= Protofection =

Form of protein-mediated transfection

Protofection is a protein-mediated transfection of foreign mitochondrial DNA (mtDNA) into the mitochondria of cells in a tissue to supplement or replace the native mitochondrial DNA already present. The complete mtDNA genome or just fragments of mtDNA generated by polymerase chain reaction can be transferred into the target mitochondria through the technique.

Scientists have hypothesized for the last couple of decades that protofection can be beneficial for patients with mitochondrial diseases. This technique is a recent development and is continuously being improved. As mitochondrial DNA becomes progressively more damaged with age, this may provide a method of at least partially rejuvenating mitochondria in old tissue, restoring them to their original, youthful function.

== Method ==

Protofection is a developing technique and is continuously being improved. A specific protein transduction system has been created that is complexed with mtDNA, which enables the mtDNA to move across the targeted cell's membrane and specifically target mitochondria. The transduction system used consists of a protein transduction domain, mitochondrial localization sequences, and mitochondrial transcription factor A. Each of these play a specific role in protofection:
- A protein transduction domain is needed because they are small regions of proteins that can cross the cell membrane of cells, independently.
- A specific mitochondrial localization sequences is used for protofection because it permits mtDNA to enter the mitochondria.
- Mitochondrial transcription factor A is used because it unwinds the mtDNA that enters the mitochondria, which is critical for mtDNA replication.
This process can lead to an increase in the amount of mtDNA present in the mitochondria of the target cells.

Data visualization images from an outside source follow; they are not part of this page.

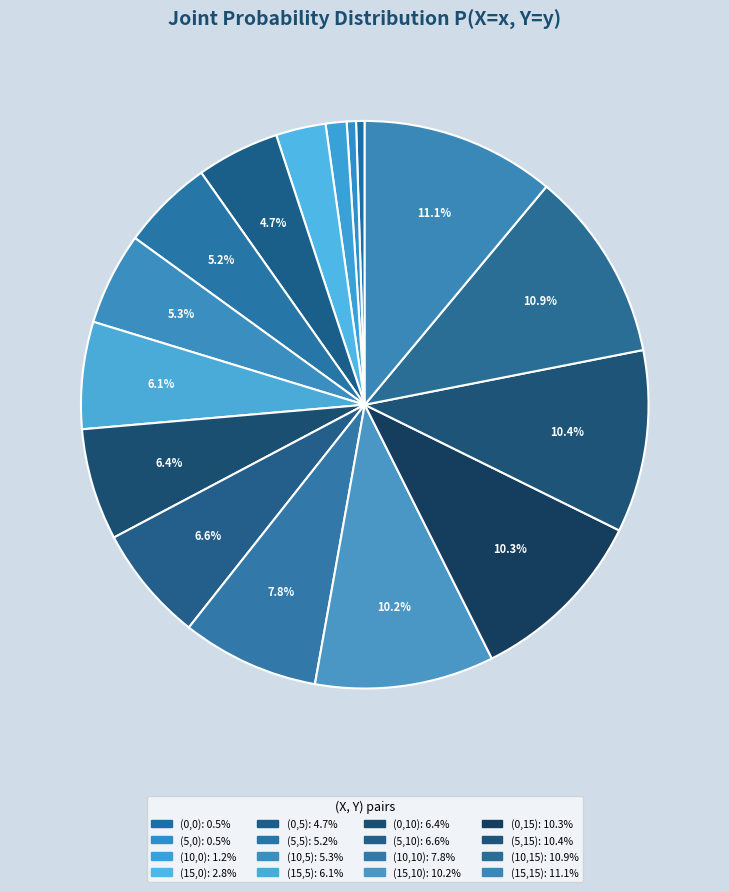

How many slices are in this pie chart?

16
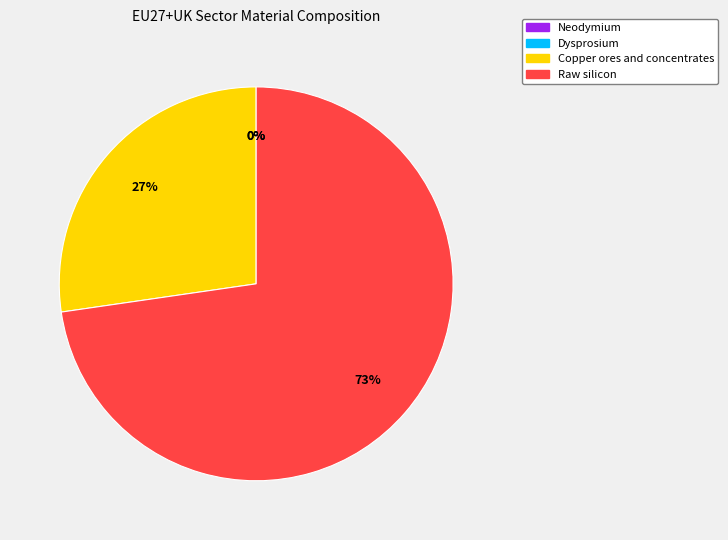

What is the change in value from Copper ores and concentrates to Raw silicon?

+170.8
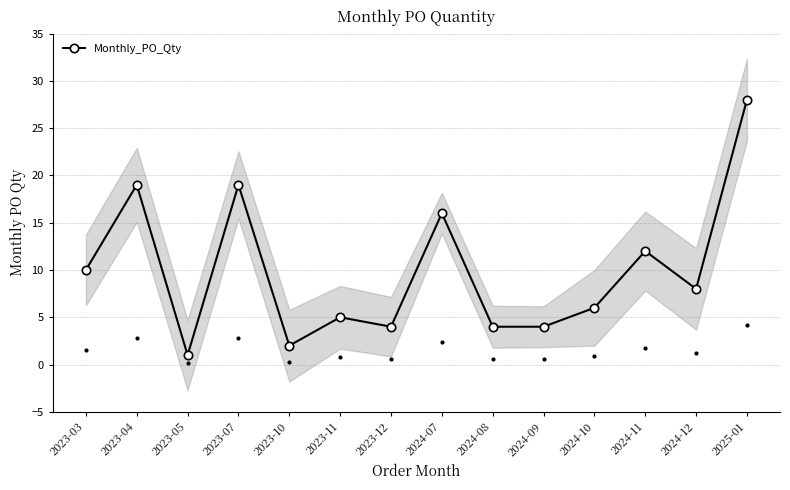

Where is the first local minimum?

2023-05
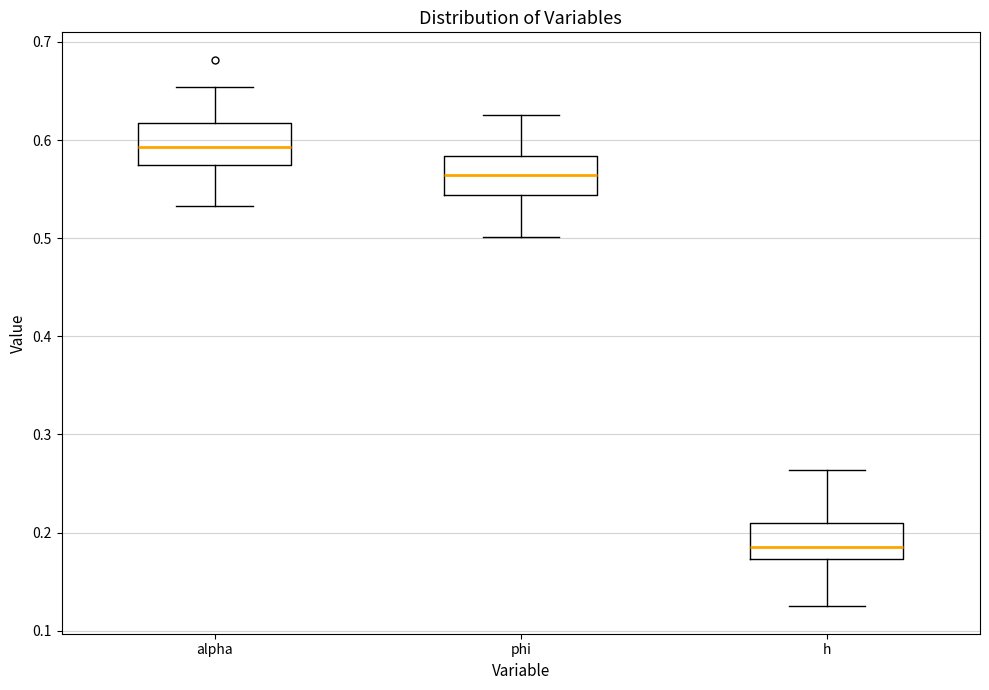

Which box has the lowest median line?

h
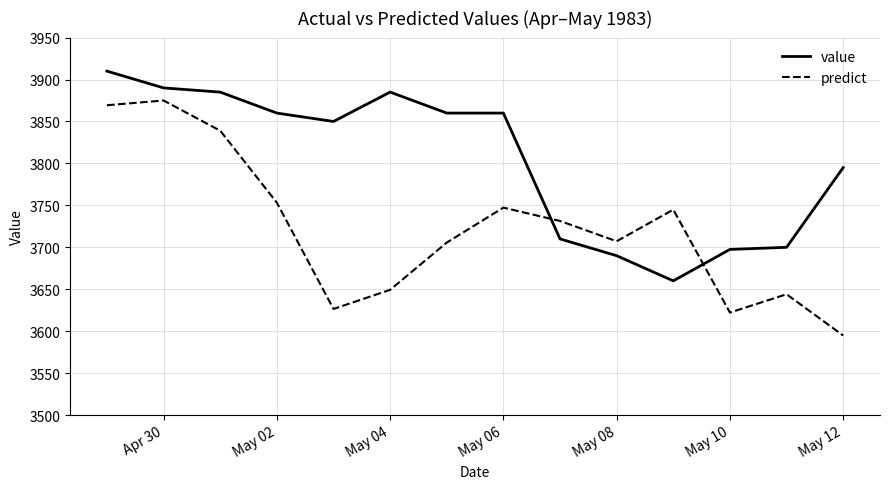

How many intersections are there between predict and value?

2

The transduction system has been tweaked and modified, since the first use of protofection. To shorten the name of the complex, which was previously called PTD-MLS-TFAM complex, it is now named MTD-TFAM. MTD stands for mitochondrial transduction domain and it includes the protein transduction domain and the mitochondrial localization sequences.

== Possible therapeutic uses ==
One hypothesis for mitochondrial diseases is that mitochondrial damage and dysfunction play an important role in aging. Protofection is being researched as a possibly viable laboratory technique for constructing gene therapies for inherited mitochondrial diseases, such as Leber's hereditary optic neuropathy. Studies have shown that protofection can lead to improved mitochondrial function in targeted cells.

Protofection could be applied to modified or artificial mitochondria. Mitochondria could be modified to produce few or no free radicals without compromising energy production. Recent studies have demonstrated that mitochondrial transplants may be useful to rejuvenate dead or dying tissue, such as in heart attacks, for which the mitochondria is the first part of the cell that dies.